## Goal
How many lines in the items below contain the string "collectors", with case taken into account? Reply with the number alone.

Dataset items:

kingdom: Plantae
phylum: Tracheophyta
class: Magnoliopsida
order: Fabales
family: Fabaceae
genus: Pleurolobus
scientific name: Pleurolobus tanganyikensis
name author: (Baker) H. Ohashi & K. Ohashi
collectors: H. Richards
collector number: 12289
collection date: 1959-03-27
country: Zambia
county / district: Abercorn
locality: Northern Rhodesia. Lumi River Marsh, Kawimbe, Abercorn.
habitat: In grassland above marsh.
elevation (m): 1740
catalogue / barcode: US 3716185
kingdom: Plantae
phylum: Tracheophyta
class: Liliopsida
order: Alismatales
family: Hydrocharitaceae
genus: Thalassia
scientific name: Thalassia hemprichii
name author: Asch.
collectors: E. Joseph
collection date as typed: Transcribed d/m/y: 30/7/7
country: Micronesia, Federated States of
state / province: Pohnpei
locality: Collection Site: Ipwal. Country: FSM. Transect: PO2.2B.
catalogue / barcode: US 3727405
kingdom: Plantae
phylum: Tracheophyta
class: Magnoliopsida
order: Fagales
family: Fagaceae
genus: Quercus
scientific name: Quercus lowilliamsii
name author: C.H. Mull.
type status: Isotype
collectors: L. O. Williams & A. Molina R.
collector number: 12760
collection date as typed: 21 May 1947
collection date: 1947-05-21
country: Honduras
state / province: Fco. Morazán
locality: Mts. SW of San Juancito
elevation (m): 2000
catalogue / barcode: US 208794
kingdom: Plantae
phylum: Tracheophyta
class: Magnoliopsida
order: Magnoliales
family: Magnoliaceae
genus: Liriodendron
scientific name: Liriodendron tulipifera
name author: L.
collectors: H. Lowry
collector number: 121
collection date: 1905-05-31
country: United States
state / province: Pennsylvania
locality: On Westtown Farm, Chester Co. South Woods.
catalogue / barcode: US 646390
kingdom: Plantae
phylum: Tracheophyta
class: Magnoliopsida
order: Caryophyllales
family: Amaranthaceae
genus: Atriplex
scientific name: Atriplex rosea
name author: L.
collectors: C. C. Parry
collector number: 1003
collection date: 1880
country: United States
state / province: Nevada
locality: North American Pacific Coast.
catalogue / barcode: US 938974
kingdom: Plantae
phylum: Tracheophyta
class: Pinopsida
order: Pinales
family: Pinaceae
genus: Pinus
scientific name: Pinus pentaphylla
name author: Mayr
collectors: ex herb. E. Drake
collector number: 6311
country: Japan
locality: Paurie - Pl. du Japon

## Solution for this exercise
6